[Stated exercise]: Write out the lines below exactly as they stand, leaving out the pictures.

Data listing:
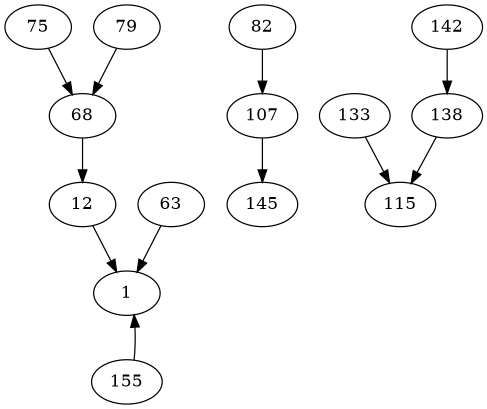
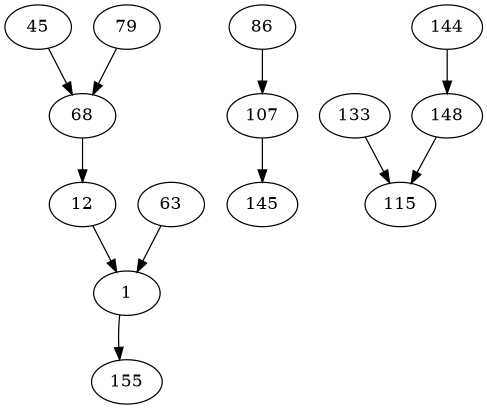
  digraph {
    n1 [label=1]
    n2 [label=12]
    n3 [label=63]
    n4 [label=68]
-   n5 [label=75]
+   n5 [label=45]
    n6 [label=79]
-   n7 [label=82]
+   n7 [label=86]
    n8 [label=107]
    n9 [label=145]
    n10 [label=115]
    n11 [label=133]
-   n12 [label=138]
-   n13 [label=142]
+   n12 [label=148]
+   n13 [label=144]
    n14 [label=155]
    n2 -> n1
    n3 -> n1
    n4 -> n2
    n5 -> n4
    n6 -> n4
    n7 -> n8
    n8 -> n9
    n11 -> n10
    n12 -> n10
    n13 -> n12
-   n14 -> n1
+   n1 -> n14
  }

[Correct result]:
  digraph {
    n1 [label=1]
    n2 [label=12]
    n3 [label=63]
    n4 [label=68]
-   n5 [label=75]
+   n5 [label=45]
    n6 [label=79]
-   n7 [label=82]
+   n7 [label=86]
    n8 [label=107]
    n9 [label=145]
    n10 [label=115]
    n11 [label=133]
-   n12 [label=138]
-   n13 [label=142]
+   n12 [label=148]
+   n13 [label=144]
    n14 [label=155]
    n2 -> n1
    n3 -> n1
    n4 -> n2
    n5 -> n4
    n6 -> n4
    n7 -> n8
    n8 -> n9
    n11 -> n10
    n12 -> n10
    n13 -> n12
-   n14 -> n1
+   n1 -> n14
  }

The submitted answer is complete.